Un giro turistico ai “Quattro canti” di Palermo

di Francesca Spanò Commenta

Meravigliosa Palermo, di insospettabile bellezza per il visitatore che giunge per la prima volta, rivela a poco a poco le sue peculiarità architettoniche mentre regala sin da subito un paradiso paesaggistico per gli occhi.Il nostro giro di oggi si ferma ad osservare i “Quattro Canti”, il nome più noto con il quale viene ricordata Piazza Vigliena. Dalla curiosa forma ottagonale si trova tra la via Maqueda e il Cassaro, oggi rappresentato principalmente dal Corso Vittorio Emanuele . Qualcuno ricorda la zona anche come Teatro del Sole visto che durante la giornata c’è sempre almeno una porzione illuminata. I prospetti in questione a sottolineare l’incrocio risalgono al Seicento e sono sormontati da stemmi in marmo bianco reale senatorio e viceregio e sono realizzati su inserimenti figurativi che si innalzano verso il ciele. Al piano inferiore ci sono i fiumi della città antica che erano Oreto, Kemonia, Pannaria e Papireto. Subito dopo in stile dorico ecco le quattro stagioni rappresentate da Eolo, Venere, Cerere e Bacco. Ancora in stile ionico Carlo V, Filippo III e Filippo IV. Nella parte superiore, infine, le quattro Sante protettrici di Palermo: Agata, Ninfa, Oliva e Cristina. Questo prima del 1624 perchè successivamente Santa Rosalia salvò la città dalla peste e ne divenne l’icona indiscussa.

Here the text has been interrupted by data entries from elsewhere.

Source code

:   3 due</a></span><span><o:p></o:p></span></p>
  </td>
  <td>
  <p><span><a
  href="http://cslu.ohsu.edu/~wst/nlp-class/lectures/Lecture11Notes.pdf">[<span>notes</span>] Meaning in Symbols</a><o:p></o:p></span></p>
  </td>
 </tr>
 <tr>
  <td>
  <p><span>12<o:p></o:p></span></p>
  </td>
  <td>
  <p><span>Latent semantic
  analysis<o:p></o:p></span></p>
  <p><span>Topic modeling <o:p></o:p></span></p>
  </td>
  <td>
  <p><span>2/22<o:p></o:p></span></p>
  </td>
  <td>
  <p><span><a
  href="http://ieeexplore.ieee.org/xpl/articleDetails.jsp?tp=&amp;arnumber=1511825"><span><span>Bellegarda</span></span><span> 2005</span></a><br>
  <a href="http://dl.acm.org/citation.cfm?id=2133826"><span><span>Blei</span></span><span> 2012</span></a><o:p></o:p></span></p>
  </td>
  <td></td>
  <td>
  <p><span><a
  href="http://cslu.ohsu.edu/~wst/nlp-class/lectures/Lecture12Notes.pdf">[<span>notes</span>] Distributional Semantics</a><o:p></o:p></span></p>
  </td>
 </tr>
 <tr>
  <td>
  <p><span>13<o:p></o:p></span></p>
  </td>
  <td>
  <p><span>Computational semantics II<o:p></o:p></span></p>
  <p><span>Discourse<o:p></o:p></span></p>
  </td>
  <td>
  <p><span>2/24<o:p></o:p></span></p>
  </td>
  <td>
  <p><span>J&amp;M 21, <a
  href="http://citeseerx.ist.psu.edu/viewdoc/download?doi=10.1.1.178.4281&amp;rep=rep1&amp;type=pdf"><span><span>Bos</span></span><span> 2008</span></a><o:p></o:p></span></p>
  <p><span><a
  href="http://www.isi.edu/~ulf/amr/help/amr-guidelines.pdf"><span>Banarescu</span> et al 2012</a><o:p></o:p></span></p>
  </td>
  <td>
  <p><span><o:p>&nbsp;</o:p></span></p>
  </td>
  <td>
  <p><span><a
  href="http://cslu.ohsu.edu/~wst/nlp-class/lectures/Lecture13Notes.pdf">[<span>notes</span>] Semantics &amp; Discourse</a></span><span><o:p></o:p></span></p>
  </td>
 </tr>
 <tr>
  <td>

Si dice anche che da queste parti non fossero rare nell’antichità oltre che le feste pure le esecuzioni capitali. Un giro del centro storico di Palermo, ovviamente, non può non comprendere questa zona magari partendo dal Teatro Politeama. Il nostro tour recente in città ha previsto la partenza proprio da qui, per poi proseguire verso il vicinissimo Teatro Massimo e Via Libertà, il quartiere universitario, via Maqueda, i Quattro Canti con la Chiesa di San Salvatore, Piazza della Vergogna, Ballarò.

 

Ancora abbiamo dato una occhiata allo splendido esempio di barocco siciliano di Casa Professa, il mercato di Ballarò, fino ad arrivare alla Cattedrale e a Palazzo dei Normanni. Tra l’altro proprio da qui la notte tra il 14 e il 15 luglio parte il carro con la “Santuzza”, Santa Rosalia che i palermitani festeggiano con tanto fervore.